- Promotional poster
- Genre: Comedy drama
- Created by: Paul Hunter; Aeysha Carr;
- Starring: David Oyelowo; Simone Missick; Jahi Di'Allo Watson; Evan Ellison; Bokeem Woodbine;
- Theme music composer: Pharrell Williams
- Country of origin: United States
- Original language: English
- No. of seasons: 1
- No. of episodes: 10

Production
- Executive producers: Paul Hunter; Aeysha Carr; David Oyelowo; Jessica Oyelowo; Charles D. King; Ali Brown; Ahmadou Seck; Jelani Johnson; Marta Fernandez;
- Cinematography: Matthew J. Lloyd
- Production companies: Street Carr Productions; Yoruba Saxon; Ventureland; MACRO Television Studios; Apple Studios;

Original release
- Network: Apple TV+
- Release: April 16 – May 28, 2025

= Government Cheese (TV series) =

American comedy drama

Government Cheese is a historical surrealist comedy drama television series created by Paul Hunter and Aeysha Carr and starring David Oyelowo, Simone Missick, Bokeem Woodbine, Adam Beach, and Sunita Mani.
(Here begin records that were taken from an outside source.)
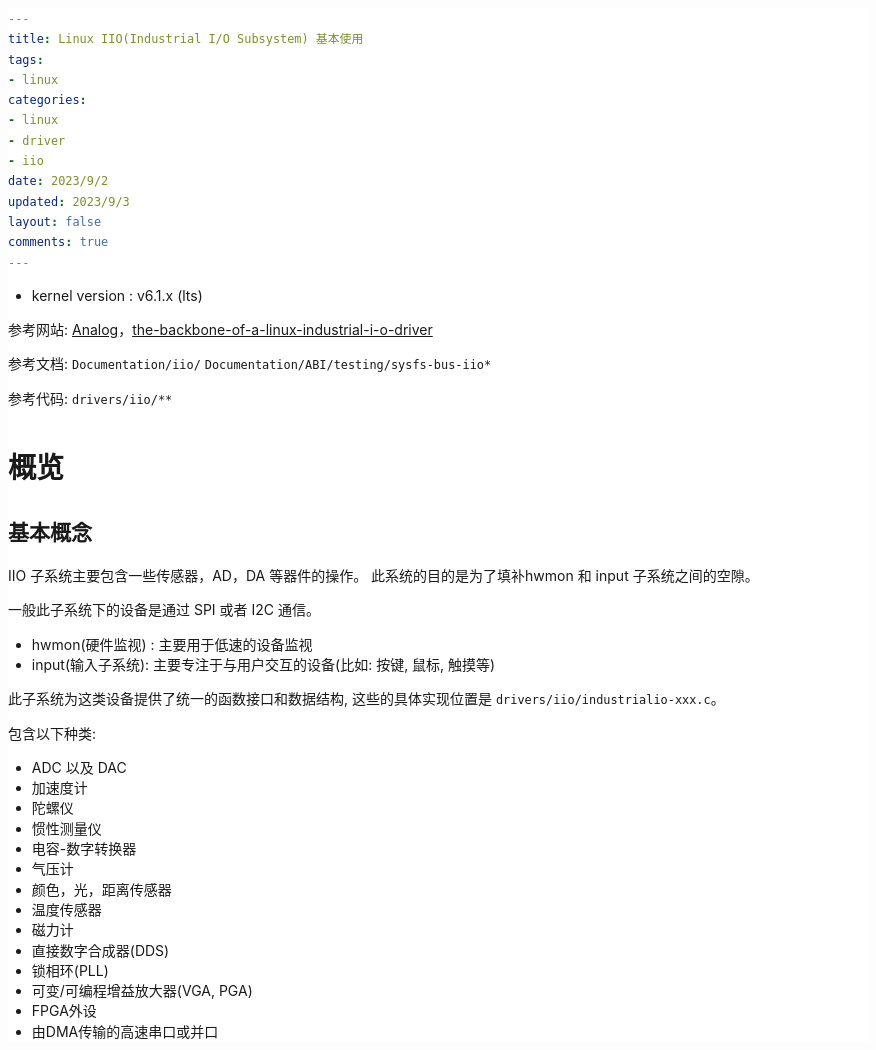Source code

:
 ```yaml
---
title: Linux IIO(Industrial I/O Subsystem) 基本使用
tags: 
- linux
categories:
- linux
- driver
- iio
date: 2023/9/2
updated: 2023/9/3
layout: false
comments: true
---
```


- kernel version : v6.1.x (lts)

参考网站: [Analog](https://wiki.analog.com/software/linux/docs/iio/iio)，[the-backbone-of-a-linux-industrial-i-o-driver](https://bootlin.com/blog/the-backbone-of-a-linux-industrial-i-o-driver/)

参考文档: `Documentation/iio/`     `Documentation/ABI/testing/sysfs-bus-iio*`

参考代码: `drivers/iio/**`



# 概览

## 基本概念

IIO 子系统主要包含一些传感器，AD，DA 等器件的操作。
此系统的目的是为了填补hwmon 和 input 子系统之间的空隙。

一般此子系统下的设备是通过 SPI 或者 I2C 通信。

- hwmon(硬件监视) : 主要用于低速的设备监视
- input(输入子系统): 主要专注于与用户交互的设备(比如: 按键, 鼠标, 触摸等)

此子系统为这类设备提供了统一的函数接口和数据结构, 这些的具体实现位置是 `drivers/iio/industrialio-xxx.c`。

包含以下种类:

- ADC 以及 DAC
- 加速度计
- 陀螺仪
- 惯性测量仪
- 电容-数字转换器
- 气压计
- 颜色，光，距离传感器
- 温度传感器
- 磁力计
- 直接数字合成器(DDS)
- 锁相环(PLL)
- 可变/可编程增益放大器(VGA, PGA)
- FPGA外设
- 由DMA传输的高速串口或并口
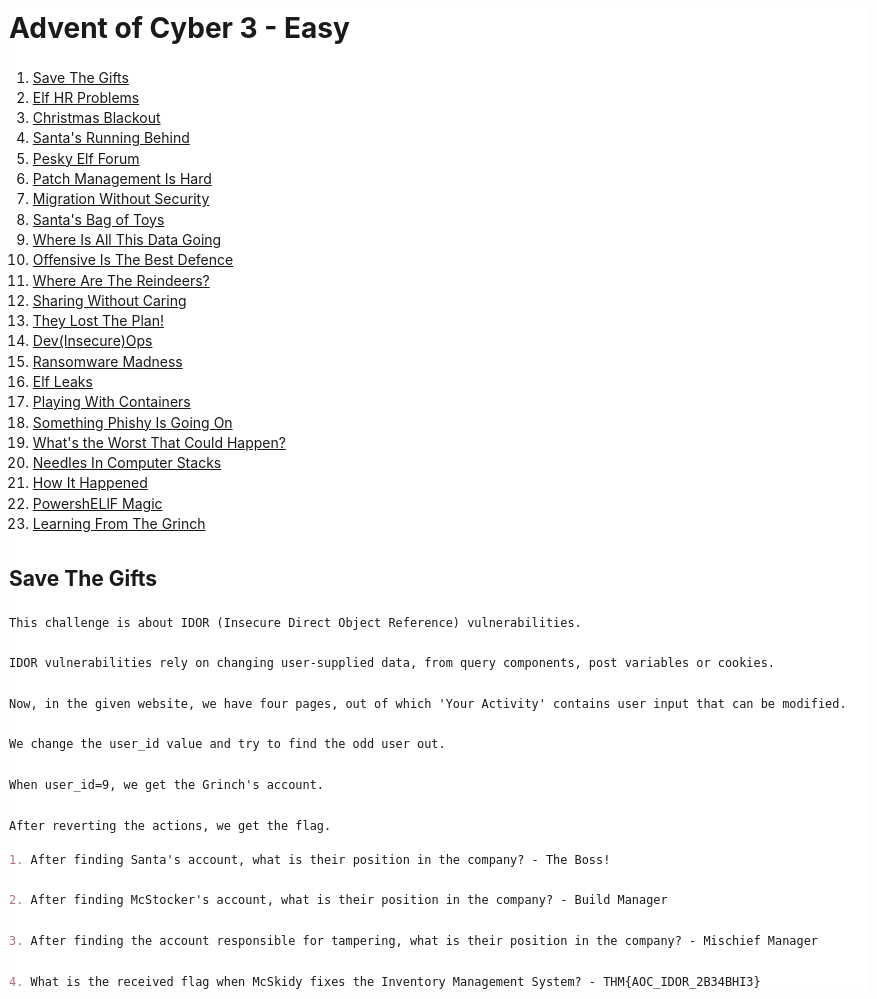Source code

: # Advent of Cyber 3 - Easy

1. [Save The Gifts](#save-the-gifts)
2. [Elf HR Problems](#elf-hr-problems)
3. [Christmas Blackout](#christmas-blackout)
4. [Santa's Running Behind](#santas-running-behind)
5. [Pesky Elf Forum](#pesky-elf-forum)
6. [Patch Management Is Hard](#patch-management-is-hard)
7. [Migration Without Security](#migration-without-security)
8. [Santa's Bag of Toys](#santas-bag-of-toys)
9. [Where Is All This Data Going](#where-is-all-this-data-going)
10. [Offensive Is The Best Defence](#offensive-is-the-best-defence)
11. [Where Are The Reindeers?](#where-are-the-reindeers)
12. [Sharing Without Caring](#sharing-without-caring)
13. [They Lost The Plan!](#they-lost-the-plan)
14. [Dev(Insecure)Ops](#devinsecureops)
15. [Ransomware Madness](#ransomware-madness)
16. [Elf Leaks](#elf-leaks)
17. [Playing With Containers](#playing-with-containers)
18. [Something Phishy Is Going On](#something-phishy-is-going-on)
19. [What's the Worst That Could Happen?](#whats-the-worst-that-could-happen)
20. [Needles In Computer Stacks](#needles-in-computer-stacks)
21. [How It Happened](#how-it-happened)
22. [PowershELlF Magic](#powershellf-magic)
23. [Learning From The Grinch](#learning-from-the-grinch)

## Save The Gifts

```markdown
This challenge is about IDOR (Insecure Direct Object Reference) vulnerabilities.

IDOR vulnerabilities rely on changing user-supplied data, from query components, post variables or cookies.

Now, in the given website, we have four pages, out of which 'Your Activity' contains user input that can be modified.

We change the user_id value and try to find the odd user out.

When user_id=9, we get the Grinch's account.

After reverting the actions, we get the flag.
```

```markdown
1. After finding Santa's account, what is their position in the company? - The Boss!

2. After finding McStocker's account, what is their position in the company? - Build Manager

3. After finding the account responsible for tampering, what is their position in the company? - Mischief Manager

4. What is the received flag when McSkidy fixes the Inventory Management System? - THM{AOC_IDOR_2B34BHI3}
```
Set in 1969, the series follows the Chambers family, an African American family living in the San Fernando Valley, and the chaos that arises after burglar-turned-inventor Hampton Chambers returns from prison. Government Cheese premiered on April 16, 2025, on Apple TV+.

==Premise==
In 1969, Hampton Chambers, a convicted burglar, is released from prison and returns to his home in Chatsworth, Los Angeles, where he reunites with his family and tries to start over with a second chance by inventing the "Bit Magician", a self-sharpening power drill. However, the unconventional structure of the Chambers family formed in his absence, moments from his past, run-ins with shady and dangerous figures, and even instances of seeming divine intervention complicate matters.

==Cast==
===Main===
- David Oyelowo as Hampton Chambers
- Simone Missick as Astoria Chambers
- Jahi Di'Allo Winston as Harrison Chambers
- Evan Ellison as Einstein Chambers
- Bokeem Woodbine as Bootsy

===Guest===
- Jeremy Bobb as Manny Brinks
- Louis Cancelmi as Jean-Guy Prevost
- Julien Heron as Patrice Prevost
- Christopher Redman as Nicholi Redman
- Djilali Rez-Kallah as Claude Prevost
- Louis Ferreira
- John Ortiz as Todd Edelbrock
- Adam Beach as Rudy
- Sunita Mani as Edith
- Stephen Schneider as Ronald
- Dan Donohue as Dean Dremel

== Episodes ==

| No. | Title | Directed by | Written by | Original release date |
|---|---|---|---|---|
| 1 | "The Gospel of Kenny Sharp" | Paul Hunter | Paul Hunter & Aeysha Carr | April 16, 2025 |
| 2 | "Trial and Error" | Paul Hunter | Paul Hunter & Aeysha Carr | April 16, 2025 |
| 3 | "Two Doors" | Colin Bucksey | Paul Hunter & Aeysha Carr | April 16, 2025 |
| 4 | "A Long Road Home" | Colin Bucksey | Hugh Moore | April 16, 2025 |
| 5 | "Father Facts, Figures, and Failures" | Paul Hunter | Wes Brown | April 23, 2025 |
| 6 | "Parable of Drawing in the Net" | Paul Hunter | Migizi Pensoneau | April 30, 2025 |
| 7 | "The Woman on the Roof" | Stacie Passon | Katherine Kearns & Cece Burke | May 7, 2025 |
| 8 | "An Evening with Abraham Cohen" | Stacie Passon | Katherine Kearns | May 14, 2025 |
| 9 | "R&D" | Sylvain White | Wes Brown & Hugh Moore | May 21, 2025 |
| 10 | "St. Hampton" | Sylvain White | Paul Hunter & Aeysha Carr and Migizi Pensoneau | May 28, 2025 |

==Production==

=== Development ===
It was announced in June 2022 that Apple TV+ was nearing a deal to order the series, which would see David Oyelowo star in and executive produce.

=== Casting ===
The deal for the series was closed by December 2023, when Oyelowo and his production company Yoruba Saxon signed a first-look deal with Apple, and Simone Missick would be cast. In April 2024, Bokeem Woodbine, Adam Beach and Sunita Mani would be among additional castings announced.

=== Filming ===
Filming began in May 2024 under the working title Bonneville in Los Angeles.

== Reception ==

=== Critical response ===
The series holds a 73% approval rating on review aggregator Rotten Tomatoes, based on 30 critic reviews. The website's critics consensus reads, "Peculiar and peppy, Government Cheese has some holes but gets by on the strength of its nutty writing and a collection of tangy performances." On Metacritic, the series holds a weighted average score of 63/100, based on 16 critics, indicating "generally favorable" reviews.